8 Aralık 2010 Çarşamba

Şehrimiz Oligarşi Yönetimine Dönüşüyor


Şehrimiz Oligarşi Yönetimine Dönüşüyor


1999 yılında sol, sosyalist ve demokrat çevrelerinin hazırladığı yerel yönetim programı iki başlık altında SOSYAL ve MEKÂN boyutunda ele alındı. Bilginin toplamsallaşması için Akhisar'ın tüm siyasi ve demokratik yapılarına dağıtılarak paylaşıldı.1999 seçimlerine az bir zaman kala dağıtılan program ve gelişen ulusalcı milliyetçi gelişmeler sayesinde seçim kazanıldı. 2004 seçimlerinde de bazı kişiler tarafından sahip çıkılması biraz da olsa beğeni kazanmıştı. Gerek ön seçime benzer eğilim yoklamasıyla belirlenen adayları, gerekse farklı çevrelerden etkilenerek insan ilişkilerinden kurulan diyalog beğenilmişti. 2004 seçiminde ise kimileri tarafından hazırlanan programdan beslenerek seçim kazanılmıştır. Ülkenin siyasi konjöktöründen dolayı gelişin rüzgârı da arkasına alan mevcut yerel yöneticiler iş başına geldi. 2001 krizi sonrası birike gelen sorunlarla karşı karşıya kalan yerel yöneticilerin ilk icraatları, şaşırtan çıkışlarla doğrudan demokratik yöntemleri benimsediler. Şehrimizin tüm mahallelerinde halkla yapılan toplantılar serisi ilk yıl doğruydu ikinci yıl unutulan, sonra da kent konseyine dönüştürülmeye çalışılan çalışma sonradan bürokratlar tarafından engellendi ve bitirildi. Sonrasında yönetme anlayışına uymayan doğrudan demokratik anlayış temsili demokratik yönteme ve daha sonrasında da muhafazakârlaşarak gerici bir anlayışa döndü.             

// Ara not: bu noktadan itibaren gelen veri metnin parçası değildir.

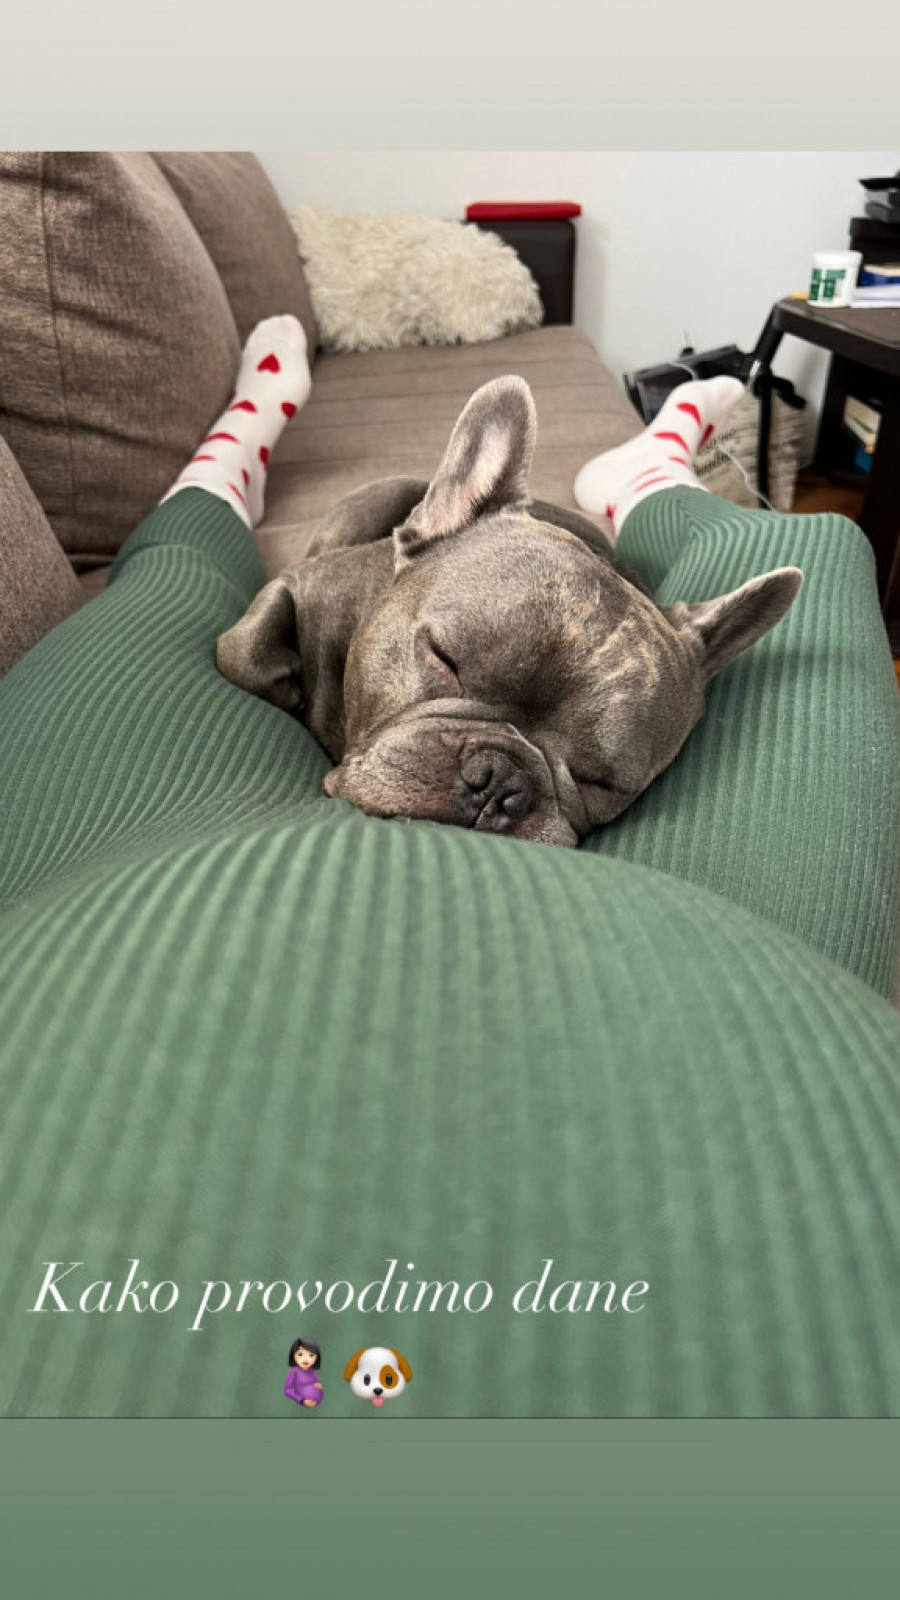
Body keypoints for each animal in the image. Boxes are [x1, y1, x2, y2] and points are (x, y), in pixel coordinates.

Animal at [217, 376, 801, 847]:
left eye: (602, 783)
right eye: (442, 658)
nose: (499, 781)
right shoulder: (303, 583)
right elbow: (244, 654)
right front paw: (289, 683)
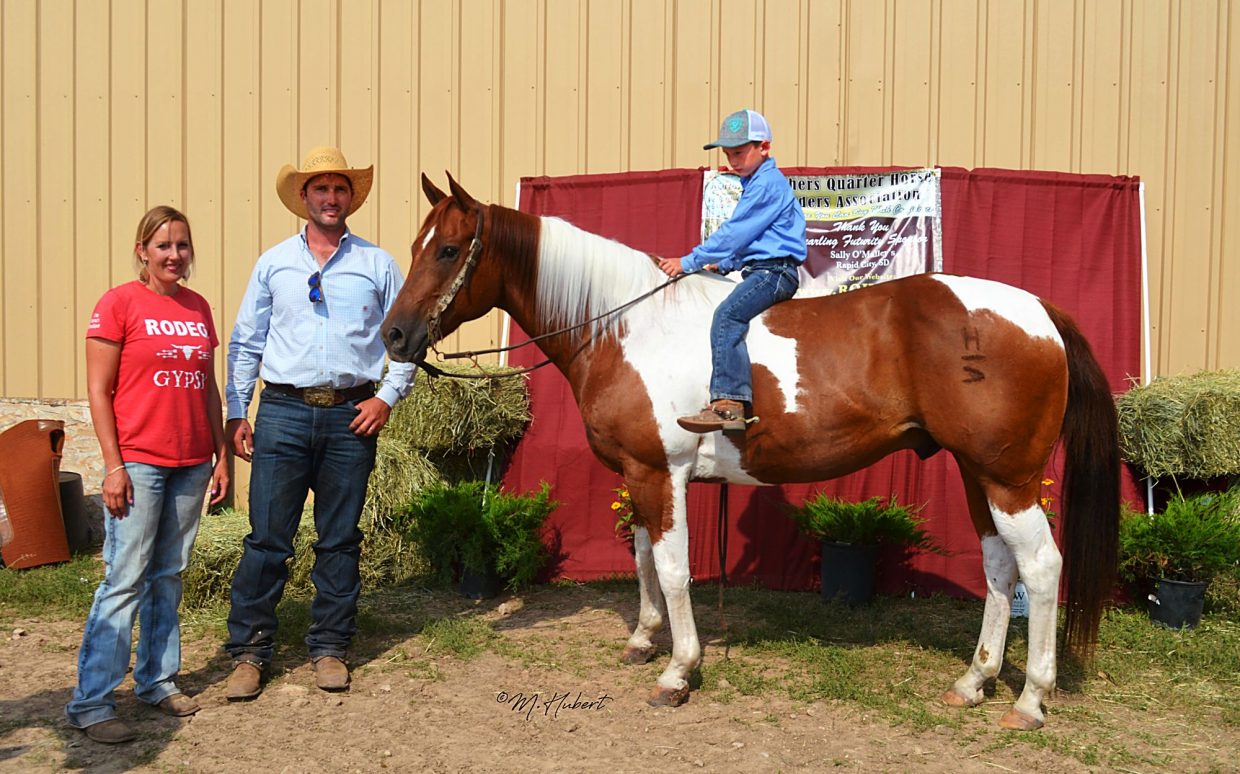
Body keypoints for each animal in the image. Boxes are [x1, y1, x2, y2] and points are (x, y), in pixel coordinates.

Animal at [381, 174, 1119, 731]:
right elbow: (642, 557)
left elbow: (674, 569)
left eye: (449, 250)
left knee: (1042, 568)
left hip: (1009, 478)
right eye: (420, 244)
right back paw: (974, 680)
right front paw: (643, 639)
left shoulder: (662, 472)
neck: (624, 323)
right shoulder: (638, 475)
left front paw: (678, 671)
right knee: (998, 567)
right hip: (976, 473)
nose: (393, 335)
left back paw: (1031, 699)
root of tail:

            Akhisar'ımızın demokrat yapısı; ne kadar temsili demokratik yapıya ve muhafazakârlığa izin verirse versin, yöneticilerin etkilediği kültürel yapıya ayak uydurmayı zorlaştırır. Yani Akhisar'daki sağ muhafazakâr yapı Akhisar'ın çok kültürlü yapısından etkilenir ve baskı altında kalır. Değiştirmeye çalışırsa kendisi yok olur. Bunun tersini Erzurum şehri için de düşüne biliriz. Onun için AKP'nin yerel yöneticileri takiye yaparak geldiği noktadan geriye dönmek istemektedir. Ümmetçi yapısı çalma akılla önce doğrudan demokrasi yutturmasıyla sonradan da temsili demokrasi şimdi oligarşiye (Oligarşi, sadece belirli bir zümrenin bir ülkeyi veya yereli yönetmesiyle ortaya çıkan yönetim biçimidir.) dönüşmüştür. Oligarşi yönetimi görülenlerle mi yönetiliyor? Yoksa arkada farklı yönetenler mi var? Görülen oligarşinin masum yüzü çalma akılla çıkmaz sokağa girersiniz. Beslenmek İhtiyacı hissederseniz üreten akıllara döndüğünde asla affedilmezsiniz ve defedilirsiniz. Üretilenler ezilen halklar için üretildi. Kişisel çıkar için ve küçük bir zümrenin çıkarı için değil. Üretenlerin doğrudan demokrasi anlayışı oluştukça halkımız kendi kendini yönetir duruma gelir ve kimseye ihtiyaç duymaz. Halkımızın demokrasi anlayışı olmadığından temsili demokrasinize izin verir ama oligarşiye asla izin vermez. Solcular, sosyalistler ve devrimciler karşılıksız üretkendirler. Yürekleri gönülleri çok zengindir.
Sizlerin maddi zenginlikleri yetmez onlara. Yaşasın ezilenlerin ve emeğin örgütlü mücadelesi.